From the thread about TLS certificates for Winlogbeat, write out word for word the part that opens with the words containing "IP is the IP" and closes with "doesn't matter here?".

» EXERCISE PASSAGE
.....

I gave a Linux path because that is where the cert is; will I have to copy the cert to the windows OS and then rename the path?


(Andrew Kroh) #4

If the output is accepting connections over TLS and is using a self-signed certificate then you must tell the clients what CAs should be trusted. In order to do this you need to copy the CA certificate to each client machine (Winlogbeat) and set the corresponding config option depending on the output type (ES or LS).


(Marcos Felix) #5

I have tried the SSL one; I cannot verify the certificate. I have tried many things that I found online and in the documentation. None helped. This is what I get:
I run this: curl -v --cacert ca-certificates.crt https://IP:5044

* Rebuilt URL to: https://IP:5044/
*   Trying IP...
* TCP_NODELAY set
* connect to IP port 5044 failed: Connection timed out
* Failed to connect to IP port 5044: Connection timed out
* Closing connection 0
curl: (7) Failed to connect to IP port 5044: Connection timed out

IP is the IP from the vmware.
Any ideas?

Also random question: Should the NGINX certs be the same as the others (ELK, filebeat,) or it doesn't matter here?


(Marcos Felix) #6

Hello ? I am trying to make it listen to the IP and PORT, could that be the issue?

.....

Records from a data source
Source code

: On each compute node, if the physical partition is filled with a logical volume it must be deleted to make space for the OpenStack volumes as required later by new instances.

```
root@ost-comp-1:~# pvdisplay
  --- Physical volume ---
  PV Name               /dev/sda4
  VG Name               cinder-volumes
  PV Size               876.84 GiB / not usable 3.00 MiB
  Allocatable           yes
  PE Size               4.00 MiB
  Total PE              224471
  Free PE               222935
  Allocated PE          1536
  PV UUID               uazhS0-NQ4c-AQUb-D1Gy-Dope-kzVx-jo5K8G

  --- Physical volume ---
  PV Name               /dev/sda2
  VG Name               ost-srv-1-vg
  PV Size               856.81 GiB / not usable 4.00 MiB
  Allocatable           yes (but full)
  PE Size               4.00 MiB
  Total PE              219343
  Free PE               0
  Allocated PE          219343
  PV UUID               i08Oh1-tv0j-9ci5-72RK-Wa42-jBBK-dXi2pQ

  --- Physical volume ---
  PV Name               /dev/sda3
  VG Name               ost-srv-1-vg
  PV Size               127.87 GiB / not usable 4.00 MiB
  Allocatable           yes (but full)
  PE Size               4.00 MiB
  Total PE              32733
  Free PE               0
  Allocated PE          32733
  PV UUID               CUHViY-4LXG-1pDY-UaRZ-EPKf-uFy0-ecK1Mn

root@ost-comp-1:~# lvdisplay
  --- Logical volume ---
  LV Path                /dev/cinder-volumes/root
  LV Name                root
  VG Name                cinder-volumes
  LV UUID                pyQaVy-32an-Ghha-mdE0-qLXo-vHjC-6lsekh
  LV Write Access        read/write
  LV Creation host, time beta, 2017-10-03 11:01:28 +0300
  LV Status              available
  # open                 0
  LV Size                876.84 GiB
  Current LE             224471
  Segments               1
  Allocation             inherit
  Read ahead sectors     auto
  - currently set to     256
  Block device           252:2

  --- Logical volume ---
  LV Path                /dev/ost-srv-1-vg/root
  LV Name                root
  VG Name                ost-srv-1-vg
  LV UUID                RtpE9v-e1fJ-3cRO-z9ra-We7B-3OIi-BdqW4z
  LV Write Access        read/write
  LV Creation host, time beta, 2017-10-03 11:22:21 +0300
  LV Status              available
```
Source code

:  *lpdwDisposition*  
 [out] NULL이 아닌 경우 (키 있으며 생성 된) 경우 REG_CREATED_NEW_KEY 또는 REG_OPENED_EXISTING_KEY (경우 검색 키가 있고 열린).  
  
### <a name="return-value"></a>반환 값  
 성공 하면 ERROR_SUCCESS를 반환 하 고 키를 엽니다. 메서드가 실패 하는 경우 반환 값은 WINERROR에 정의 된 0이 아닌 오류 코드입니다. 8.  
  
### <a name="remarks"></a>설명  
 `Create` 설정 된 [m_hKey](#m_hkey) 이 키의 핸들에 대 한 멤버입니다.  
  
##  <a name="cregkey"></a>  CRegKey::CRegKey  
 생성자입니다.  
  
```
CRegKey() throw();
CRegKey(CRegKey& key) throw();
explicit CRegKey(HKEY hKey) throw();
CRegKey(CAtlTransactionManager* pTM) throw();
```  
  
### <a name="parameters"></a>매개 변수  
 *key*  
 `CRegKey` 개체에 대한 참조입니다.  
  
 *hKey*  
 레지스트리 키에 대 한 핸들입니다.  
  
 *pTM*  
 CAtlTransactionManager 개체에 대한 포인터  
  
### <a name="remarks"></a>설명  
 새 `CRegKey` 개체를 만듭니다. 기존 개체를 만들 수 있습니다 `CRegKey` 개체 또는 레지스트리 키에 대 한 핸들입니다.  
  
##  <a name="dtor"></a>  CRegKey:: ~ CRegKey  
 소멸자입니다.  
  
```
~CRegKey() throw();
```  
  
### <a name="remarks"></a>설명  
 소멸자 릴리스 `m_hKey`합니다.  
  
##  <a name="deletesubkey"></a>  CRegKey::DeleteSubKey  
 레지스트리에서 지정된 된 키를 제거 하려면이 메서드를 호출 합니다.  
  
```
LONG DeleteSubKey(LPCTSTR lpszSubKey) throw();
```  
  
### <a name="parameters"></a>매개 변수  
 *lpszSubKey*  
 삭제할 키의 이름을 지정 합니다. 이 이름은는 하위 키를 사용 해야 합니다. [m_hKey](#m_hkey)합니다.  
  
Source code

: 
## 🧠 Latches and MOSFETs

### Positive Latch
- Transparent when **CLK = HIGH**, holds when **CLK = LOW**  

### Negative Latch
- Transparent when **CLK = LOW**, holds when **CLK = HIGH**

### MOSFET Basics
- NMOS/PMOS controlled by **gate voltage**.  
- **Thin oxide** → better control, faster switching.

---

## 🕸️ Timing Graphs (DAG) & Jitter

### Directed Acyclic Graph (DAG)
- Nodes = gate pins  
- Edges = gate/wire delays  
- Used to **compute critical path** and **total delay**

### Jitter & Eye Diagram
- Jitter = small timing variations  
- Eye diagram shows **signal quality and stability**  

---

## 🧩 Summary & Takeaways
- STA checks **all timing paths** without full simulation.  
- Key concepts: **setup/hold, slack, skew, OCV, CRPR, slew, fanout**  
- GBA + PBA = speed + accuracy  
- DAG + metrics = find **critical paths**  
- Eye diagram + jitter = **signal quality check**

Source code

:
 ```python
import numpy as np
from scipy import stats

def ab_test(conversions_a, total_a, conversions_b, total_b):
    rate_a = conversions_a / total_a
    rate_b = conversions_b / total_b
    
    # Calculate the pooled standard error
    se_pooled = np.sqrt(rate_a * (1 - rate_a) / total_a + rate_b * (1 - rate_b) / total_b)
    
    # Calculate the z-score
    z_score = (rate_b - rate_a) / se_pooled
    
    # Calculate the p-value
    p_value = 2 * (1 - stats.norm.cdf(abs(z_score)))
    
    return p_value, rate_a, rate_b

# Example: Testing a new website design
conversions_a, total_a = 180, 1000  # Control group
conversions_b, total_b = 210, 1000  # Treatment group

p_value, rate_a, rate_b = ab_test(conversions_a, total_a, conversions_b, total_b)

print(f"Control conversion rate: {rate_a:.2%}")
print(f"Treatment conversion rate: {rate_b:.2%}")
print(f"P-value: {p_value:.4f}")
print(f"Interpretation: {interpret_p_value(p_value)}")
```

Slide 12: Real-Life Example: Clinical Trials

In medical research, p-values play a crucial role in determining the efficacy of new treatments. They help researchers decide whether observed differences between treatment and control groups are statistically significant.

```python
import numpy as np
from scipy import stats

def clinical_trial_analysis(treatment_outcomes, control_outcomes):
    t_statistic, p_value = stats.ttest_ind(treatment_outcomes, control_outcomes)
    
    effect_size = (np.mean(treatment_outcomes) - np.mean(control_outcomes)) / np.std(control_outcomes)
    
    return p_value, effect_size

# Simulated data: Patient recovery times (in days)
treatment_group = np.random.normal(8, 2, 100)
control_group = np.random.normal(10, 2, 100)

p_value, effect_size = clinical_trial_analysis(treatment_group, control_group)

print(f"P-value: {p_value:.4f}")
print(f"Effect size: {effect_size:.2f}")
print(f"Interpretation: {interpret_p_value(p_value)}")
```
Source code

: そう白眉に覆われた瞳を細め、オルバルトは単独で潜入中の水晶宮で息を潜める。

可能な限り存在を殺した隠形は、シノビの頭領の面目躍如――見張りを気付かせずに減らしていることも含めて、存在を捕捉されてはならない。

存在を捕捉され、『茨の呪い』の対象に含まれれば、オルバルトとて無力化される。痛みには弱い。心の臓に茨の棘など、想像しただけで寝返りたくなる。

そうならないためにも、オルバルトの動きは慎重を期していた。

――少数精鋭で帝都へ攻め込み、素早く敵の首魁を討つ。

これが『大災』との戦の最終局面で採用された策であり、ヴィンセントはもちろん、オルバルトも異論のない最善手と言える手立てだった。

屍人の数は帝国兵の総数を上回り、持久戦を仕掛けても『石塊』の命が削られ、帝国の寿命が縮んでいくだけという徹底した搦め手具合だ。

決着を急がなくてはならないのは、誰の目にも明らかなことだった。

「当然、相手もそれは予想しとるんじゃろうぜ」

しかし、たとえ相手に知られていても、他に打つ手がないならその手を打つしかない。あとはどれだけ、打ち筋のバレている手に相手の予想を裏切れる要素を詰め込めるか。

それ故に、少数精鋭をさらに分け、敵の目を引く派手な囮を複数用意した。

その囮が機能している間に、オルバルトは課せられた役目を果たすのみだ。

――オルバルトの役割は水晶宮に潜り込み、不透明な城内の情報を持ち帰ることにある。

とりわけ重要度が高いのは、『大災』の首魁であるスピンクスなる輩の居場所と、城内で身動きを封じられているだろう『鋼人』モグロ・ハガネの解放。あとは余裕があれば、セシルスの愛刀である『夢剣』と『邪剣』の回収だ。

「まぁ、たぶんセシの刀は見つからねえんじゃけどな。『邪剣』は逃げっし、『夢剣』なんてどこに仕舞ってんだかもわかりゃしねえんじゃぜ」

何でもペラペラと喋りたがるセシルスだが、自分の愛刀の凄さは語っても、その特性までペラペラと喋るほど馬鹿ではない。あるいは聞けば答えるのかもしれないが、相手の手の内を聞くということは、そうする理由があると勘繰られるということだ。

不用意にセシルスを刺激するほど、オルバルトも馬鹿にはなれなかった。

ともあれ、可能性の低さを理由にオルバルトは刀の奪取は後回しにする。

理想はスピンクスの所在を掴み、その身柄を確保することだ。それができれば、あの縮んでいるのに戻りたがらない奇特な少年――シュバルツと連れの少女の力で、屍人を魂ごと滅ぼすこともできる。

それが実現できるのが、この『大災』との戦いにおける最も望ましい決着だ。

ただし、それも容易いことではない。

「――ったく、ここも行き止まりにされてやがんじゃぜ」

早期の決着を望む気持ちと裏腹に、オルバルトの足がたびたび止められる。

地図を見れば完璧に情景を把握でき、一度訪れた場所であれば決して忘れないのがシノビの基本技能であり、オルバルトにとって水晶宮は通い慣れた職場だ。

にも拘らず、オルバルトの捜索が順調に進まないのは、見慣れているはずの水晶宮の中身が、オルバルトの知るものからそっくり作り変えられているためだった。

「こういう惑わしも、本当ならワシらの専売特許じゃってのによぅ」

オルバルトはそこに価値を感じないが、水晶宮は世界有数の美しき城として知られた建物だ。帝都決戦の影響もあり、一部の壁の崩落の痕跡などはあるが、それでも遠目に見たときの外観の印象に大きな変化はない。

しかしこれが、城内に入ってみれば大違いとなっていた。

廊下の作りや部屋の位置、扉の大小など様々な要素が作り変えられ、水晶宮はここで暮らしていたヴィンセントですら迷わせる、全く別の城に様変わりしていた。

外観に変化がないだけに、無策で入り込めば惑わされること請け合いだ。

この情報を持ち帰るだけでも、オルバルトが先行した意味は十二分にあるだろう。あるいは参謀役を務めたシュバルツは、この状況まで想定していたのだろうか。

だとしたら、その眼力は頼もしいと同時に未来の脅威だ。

.....

» REPLY TO THE TASK
IP is the IP from the vmware.
Any ideas?

Also random question: Should the NGINX certs be the same as the others (ELK, filebeat,) or it doesn't matter here?